= Reality Sandwiches =

Book by Allen Ginsberg

First edition

Reality Sandwiches is a book of poetry by Allen Ginsberg published by City Lights Publishers in 1963. The title comes from one of the included poems, "On Burroughs' Work": "A naked lunch is natural to us,/we eat reality sandwiches." The book is dedicated to friend and fellow Beat poet Gregory Corso. Despite Ginsberg's feeling that this collection was not his most significant, the poems still represent Ginsberg at a peak period of his craft.

Poems in this collection include:
- "My Alba"
- "The Green Automobile"
- "Siesta in Xbalba"
- "On Burroughs' Work"
- "Love Poem on Theme by Whitman"
- "Malest Cornifici Tuo Catullo"
- "Dream Record: June 8, 1955"
- "A Strange New Cottage in Berkeley"
- "My Sad Self"
- "I Beg You Come Back & Be Cheerful"
- "To An Old Poet In Peru"
- "Aether"

==Selected works==

==="On Burroughs' Work"===
According to legend, while Ginsberg and Jack Kerouac were editing Naked Lunch by William S. Burroughs, Kerouac suggested the title; when Ginsberg asked what it meant, Kerouac said they'd figure it out later. This is perhaps an attempt at understanding. It is unusual for a Ginsberg poem because it is so overtly metaphorical. This is likely a purposeful deviation from his normal style since he, for example, ironically calls symbolic language and allegories useless "dressing" and "lettuce." The style overall suggests a parody of formal poetry. He uses allegories and near-rhymes: "those" and "Rose"; "us" and "lettuce"; "visions" and "prisons," and so on. The form would be considered an imperfect ballad stanza, with the first and third lines in each stanza being nearly an iambic tetrameter and the first and third lines being nearly iambic trimeter. This is a traditional form used, for example, by William Wordsworth. The mistakes in the meter are likely purposeful; Ginsberg's early poetry suggests that he was fully capable of writing metered poetry. But this is perhaps not only an homage to Burroughs but an homage to Ginsberg's mentor William Carlos Williams. Williams encouraged Ginsberg to break away from meter and focus only the object with no "symbolic dressing."

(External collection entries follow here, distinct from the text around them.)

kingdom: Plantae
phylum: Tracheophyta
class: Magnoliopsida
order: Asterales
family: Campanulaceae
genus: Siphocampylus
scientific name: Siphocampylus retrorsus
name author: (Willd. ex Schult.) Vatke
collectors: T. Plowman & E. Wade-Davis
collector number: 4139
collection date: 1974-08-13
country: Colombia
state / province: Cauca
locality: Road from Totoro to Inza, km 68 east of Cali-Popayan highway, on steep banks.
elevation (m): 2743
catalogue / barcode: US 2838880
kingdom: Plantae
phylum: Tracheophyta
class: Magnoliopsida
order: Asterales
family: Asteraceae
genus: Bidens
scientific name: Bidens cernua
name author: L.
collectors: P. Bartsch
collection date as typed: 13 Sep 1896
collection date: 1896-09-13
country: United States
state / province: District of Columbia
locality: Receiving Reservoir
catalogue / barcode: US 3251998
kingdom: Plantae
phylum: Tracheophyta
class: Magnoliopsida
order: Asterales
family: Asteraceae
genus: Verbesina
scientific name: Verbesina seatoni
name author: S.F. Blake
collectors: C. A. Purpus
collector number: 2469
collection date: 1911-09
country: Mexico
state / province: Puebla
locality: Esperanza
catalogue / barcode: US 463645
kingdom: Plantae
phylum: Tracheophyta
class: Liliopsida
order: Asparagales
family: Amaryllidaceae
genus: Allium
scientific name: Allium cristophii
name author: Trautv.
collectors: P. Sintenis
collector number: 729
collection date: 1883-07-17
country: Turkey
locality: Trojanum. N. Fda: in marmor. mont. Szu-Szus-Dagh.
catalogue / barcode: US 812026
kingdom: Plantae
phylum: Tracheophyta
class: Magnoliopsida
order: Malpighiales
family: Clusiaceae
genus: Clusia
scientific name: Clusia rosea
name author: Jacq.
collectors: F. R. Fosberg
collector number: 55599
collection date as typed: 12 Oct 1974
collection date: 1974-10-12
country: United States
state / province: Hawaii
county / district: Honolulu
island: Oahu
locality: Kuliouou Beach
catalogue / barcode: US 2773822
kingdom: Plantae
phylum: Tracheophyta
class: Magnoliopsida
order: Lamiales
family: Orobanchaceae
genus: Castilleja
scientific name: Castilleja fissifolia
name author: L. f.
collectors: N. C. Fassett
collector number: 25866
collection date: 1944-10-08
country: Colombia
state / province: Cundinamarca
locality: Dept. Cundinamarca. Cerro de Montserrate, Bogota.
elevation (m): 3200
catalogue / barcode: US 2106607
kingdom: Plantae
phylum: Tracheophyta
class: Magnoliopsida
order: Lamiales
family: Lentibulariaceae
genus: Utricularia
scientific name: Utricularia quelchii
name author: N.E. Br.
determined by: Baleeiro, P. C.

==="Dream Record: June 8, 1955"===
An account of a dream about an encounter with the apparition of Joan Vollmer who was shot to death when her husband, William S. Burroughs, in a drunken stupor, decided to play William Tell with a shot glass. Ginsberg had been in Mexico City visiting the couple only a short time before the shooting. He says at the beginning of the poem that he has returned to Mexico City. There he encounters Joan, and they talk about their friends: Jack Kerouac, Herbert Huncke, and someone named Kenney. Then, when Ginsberg realizes it is a dream and that Joan is dead, he asks more profound questions: "what kind of knowledge have the dead? can you still love your mortal acquaintances? what do you remember of us?" Ginsberg then sees a grave. This paratactical shift, according to Ginsberg, was a major breakthrough. This breakthrough was integral in the development of what he would call his "ellipse" technique or the "eyeball kick." Ginsberg's study of haiku, Ezra Pound, Paul Cézanne, and the poetry of the Surrealists was also important in the development of this technique, but Ginsberg often pointed to "Dream Record" as a breakthrough poem. This was also the poem that Ginsberg sent to Kenneth Rexroth which Rexroth hated because he said it was too stilted. Rexroth told Ginsberg he should free up his voice, write from his heart. Soon after that Ginsberg wrote Howl. Howl shows the effects of his earlier breakthrough: the "eyeball kick," for example, is employed throughout the poem.

==="To An Old Poet In Peru"===
Allen Ginsberg was travelling in South America in 1960 with Lawrence Ferlinghetti. After being in Chile and Bolivia, he arrived alone to Peru, approximately in May. He spent some weeks camping near to Machu Picchu. Then in Lima he knew the Peruvian poet Martín Adán who was living in the Hotel El Comercio where Ginsberg rented a room. During those days he wrote some poems of Reality Sandwiches, like the long "To An Old Poet In Peru" that has three parts: the one that named the poem, "Die Greatly In Thy Solitude" and "The Dazzling Intelligence". The poem describes a closer relationship and fine sympathy between the two poets. The poem was translated to Spanish by the Peruvian poet Antonio Cisneros and published on the # 7 of the Amaru magazine on 1968.